The consumerisation of It – beware common assumptions: IDC
The technology might exist to provide employees with access to applications and data while mobile, but do they want it? Organisations should be aware of making assumptions about the consumerisation of IT, according to IDC, as recent research shows that some commonly held views do not reflect the preferences, perceptions and usage of technology by enterprise employees in Australia and New Zealand.
“The consumerisation of IT story is not yet grounded in hard and fast data on the vast majority of enterprise employee preferences, usage and expectations around IT in ANZ,” said IDC senior analyst, Trevor Clarke. “However, the sustained and vocal consumerisation narrative currently reverberating around the industry and the solutions being proffered for addressing it will effectively become the target state for many organisations unless they proactively formulate a long-term workspace strategy that addresses the desires of the employee majority balanced with key or vocal influencers’ views and organisational goals.”
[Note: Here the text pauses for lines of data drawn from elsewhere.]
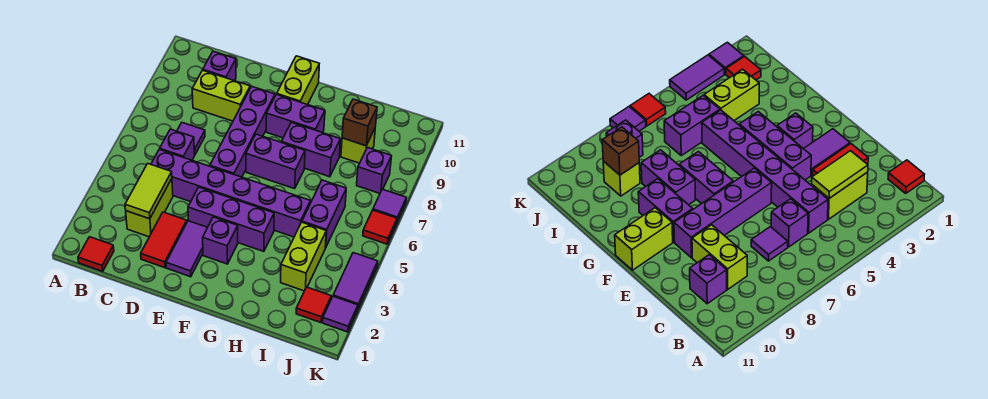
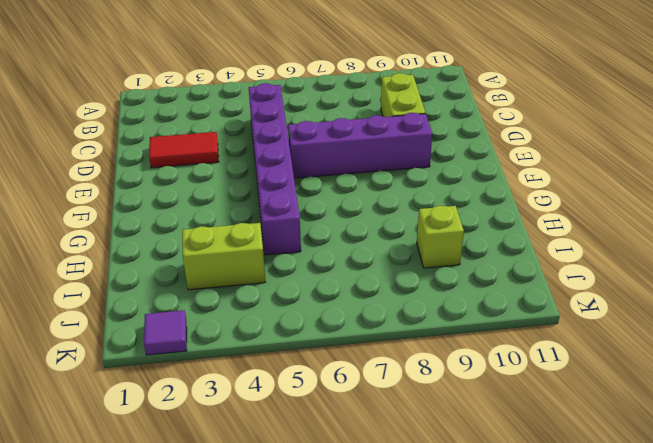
none -> red 1x1 tile [78,237,114,271]
none -> lime 1x2 brick [126,179,173,237]
none -> purple 1x1 brick [160,129,195,160]

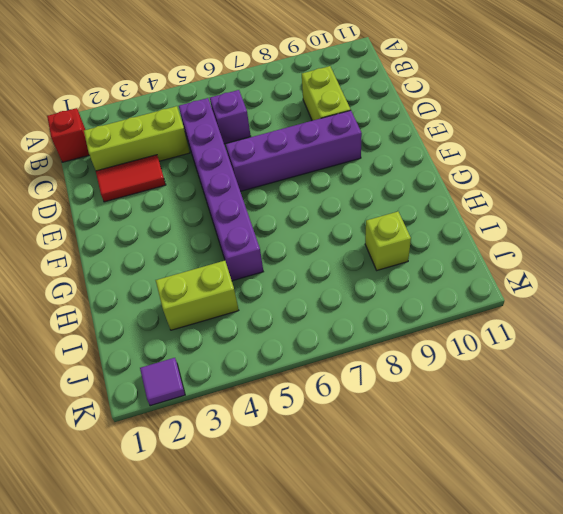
red 1x1 brick [47,108,89,162] -> red 1x1 tile [78,237,114,271]
lime 1x3 brick [84,106,190,171] -> lime 1x2 brick [126,179,173,237]
none -> purple 1x1 tile [177,123,205,155]
none -> purple 1x1 brick [203,51,236,81]
none -> purple 1x2 tile [166,221,207,277]

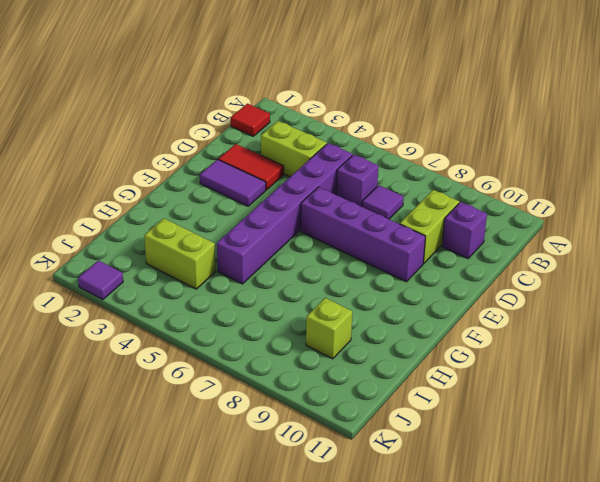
none -> purple 1x3 brick [188,187,274,252]
none -> purple 1x1 brick [203,217,238,264]
none -> purple 1x2 brick [246,134,305,189]

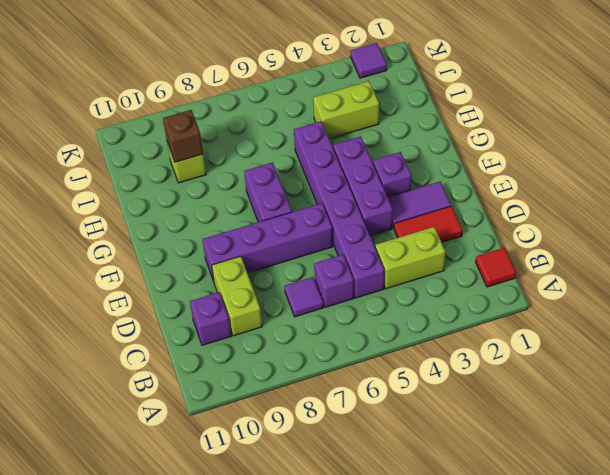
none -> purple 1x2 brick [266,94,325,138]
none -> lime 1x2 brick [277,56,319,105]
none -> purple 1x2 brick [281,122,340,177]

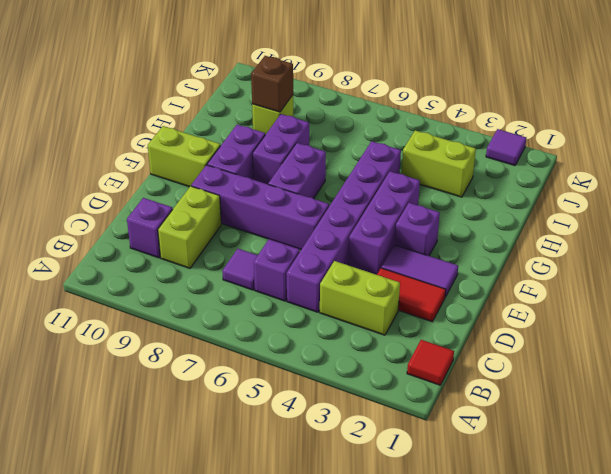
none -> purple 1x2 brick [302,180,346,248]
none -> red 1x1 tile [296,287,331,323]
none -> purple 1x1 brick [357,148,392,193]

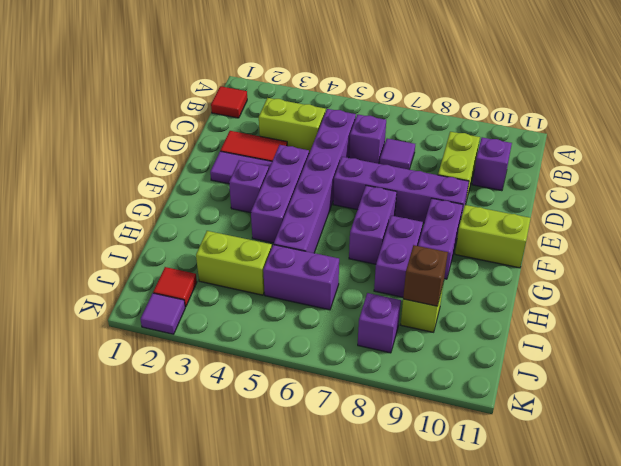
none -> purple 1x2 tile [333,253,378,309]
none -> red 1x1 tile [363,210,397,244]
none -> purple 1x1 tile [373,189,406,222]

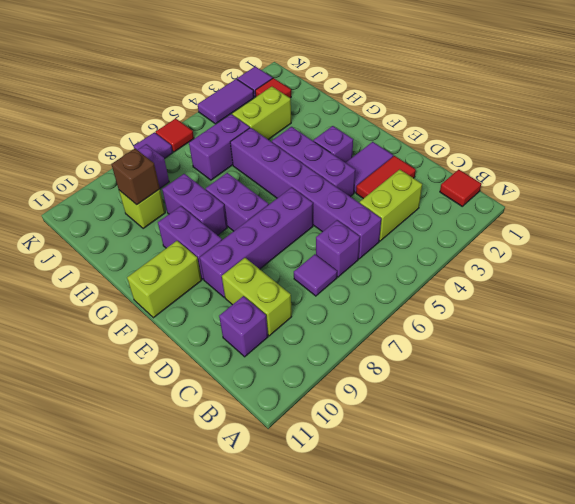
none -> lime 1x2 tile [125,164,172,219]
In its recent report, The A/NZ enterprise employee survey: Testing the top 7 assumptions about the consumerisation of IT, IDC deconstructs seven of the key assumptions about the consumerisation of IT.
The assumptions tested as part of the survey included: employee preferences for consumer devices and applications; understanding of security risks; whether career decisions are influenced; and the desire for anywhere, anytime computing. The report provides a breakdown of employee perceptions, usage and expectations by user type, vertical industry, age group, workgroup and organisation size.
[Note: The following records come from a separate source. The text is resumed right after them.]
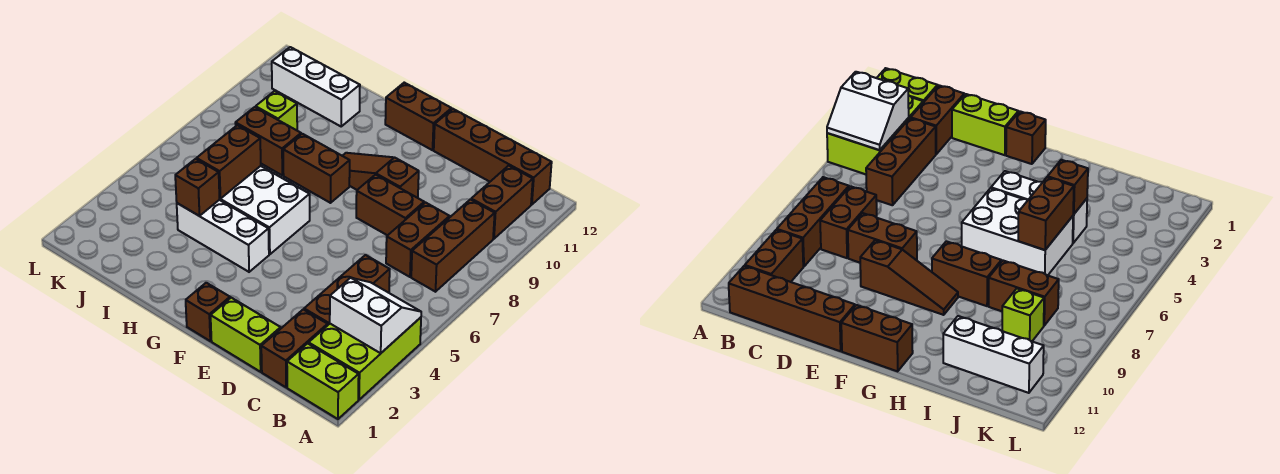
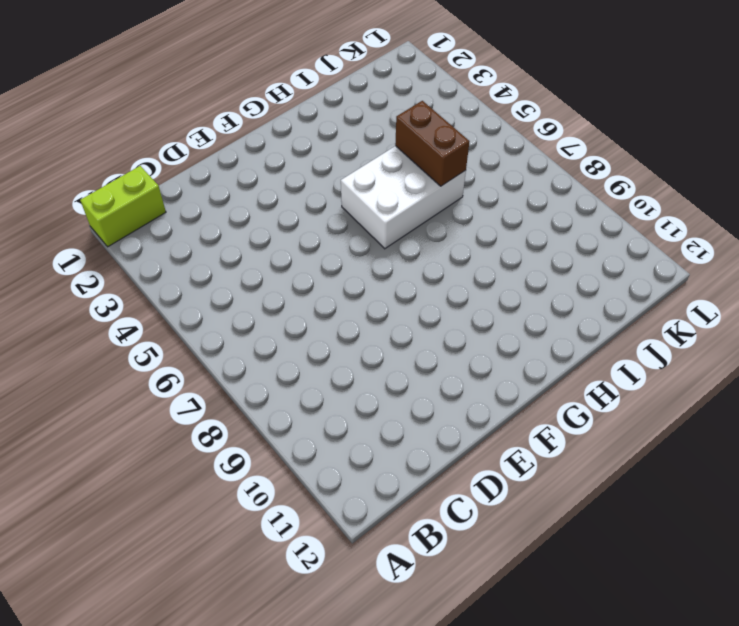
none -> lime 2x3 brick [309,317,421,400]
none -> brown 1x3 brick [411,199,495,292]
none -> brown 1x2 brick [471,166,533,239]

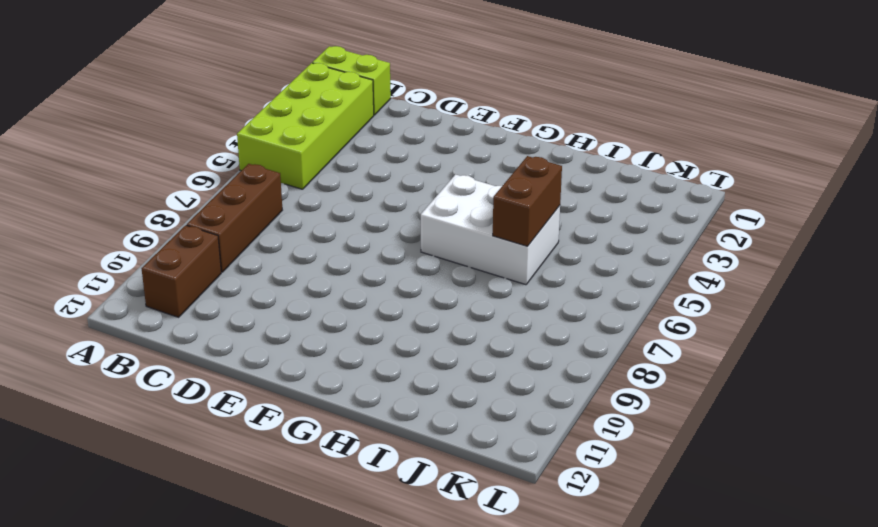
lime 2x4 brick [237,63,374,189] -> lime 2x3 brick [309,317,421,400]
none -> brown 1x4 brick [434,109,552,205]
none -> brown 1x2 brick [261,310,328,387]
none -> brown 1x3 brick [304,255,390,325]

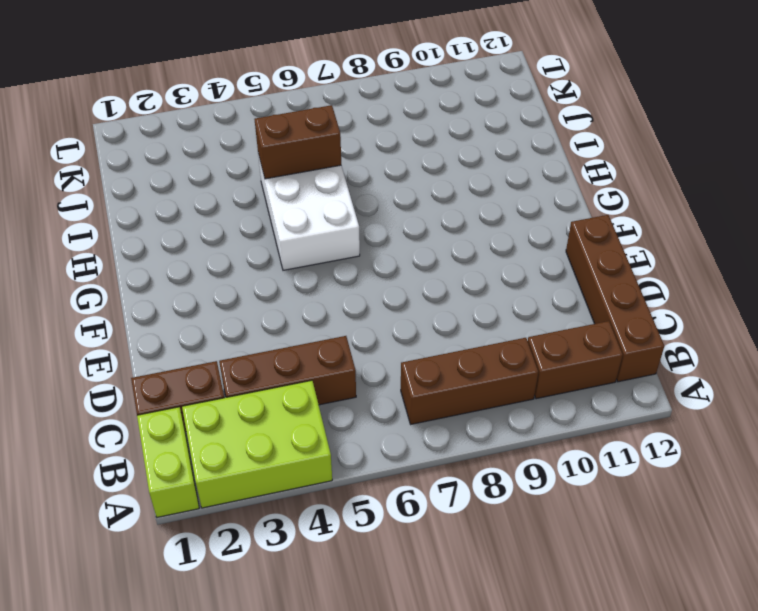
none -> brown 1x2 brick [386,203,450,277]
none -> lime 1x2 brick [211,298,281,372]
none -> brown 1x2 brick [356,175,424,235]

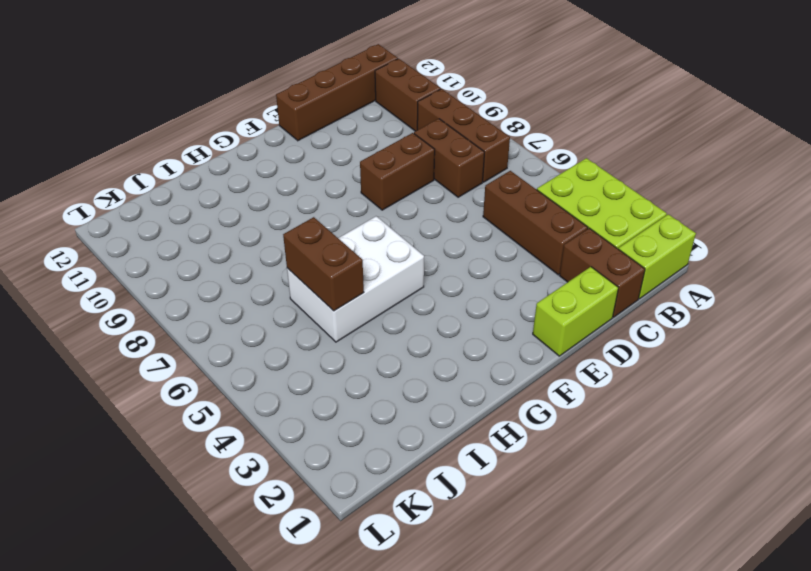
none -> brown 1x3 slope [343,153,419,198]
none -> brown 1x1 brick [186,283,230,341]
none -> brown 1x2 brick [385,83,452,150]

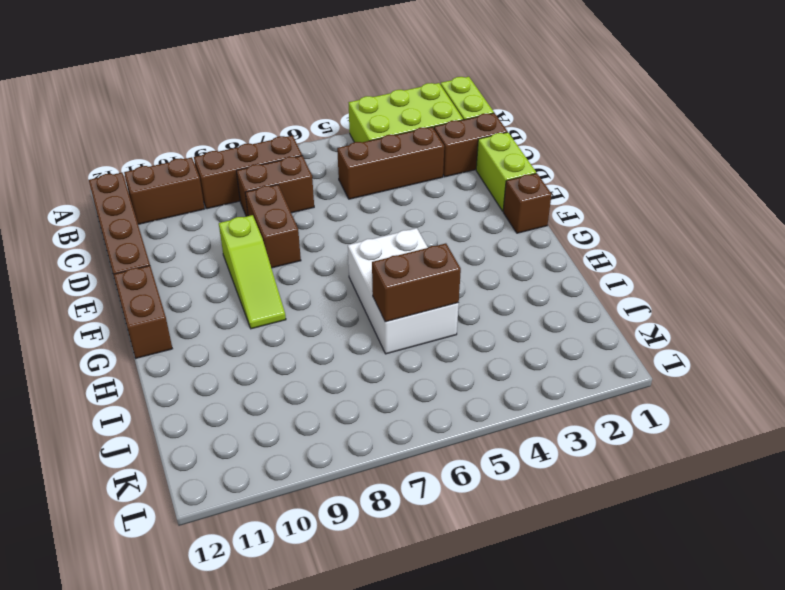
lime 1x3 slope [219,215,286,329] -> brown 1x3 slope [343,153,419,198]
none -> white 1x3 brick [177,200,269,272]
none -> brown 1x2 brick [283,134,350,203]
none -> brown 1x2 brick [235,107,301,175]

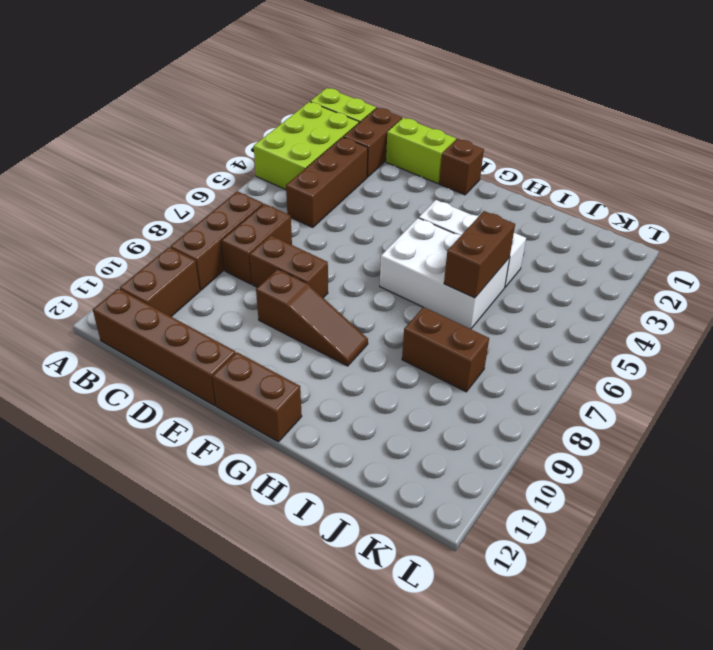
none -> brown 1x2 brick [283,134,350,203]
none -> white 1x3 brick [272,47,360,126]
none -> lime 1x1 brick [256,91,297,130]

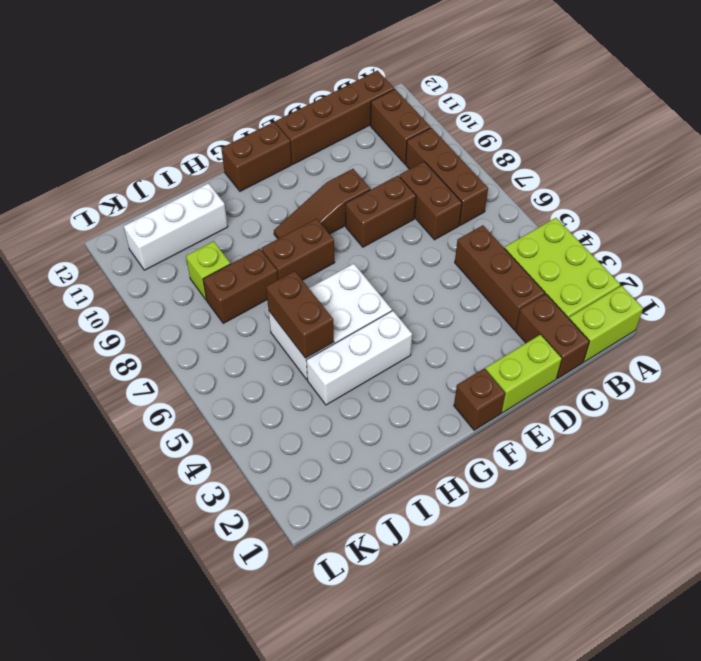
none -> white 2x2 slope [330,278,421,353]
none -> brown 1x1 brick [175,159,220,216]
“The most important workspace ingredient is people and not technology. CIOs and external SPs must understand where the consumerisation of IT influences are actually coming from and likely (or not) to be propagated to address existing shortcomings or obtain the necessary stakeholder buy in for future workspace plans,” Clarke said.
“Attention should first be focused on executives and ensuring they clearly understand the implications of this trend given their influential position.”
The survey results indicate that the ICT industry and CIOs and IT decision-makers need to evaluate many of the core assumptions being propagated including those related to younger employees – particularly their appetite for ‘anywhere, anytime’ computing, and having access to applications and data while mobile or out of the office.
IDC plans to continue its research with a series of reports providing a comprehensive analysis of the state of workspace ecosystem plans across ANZ.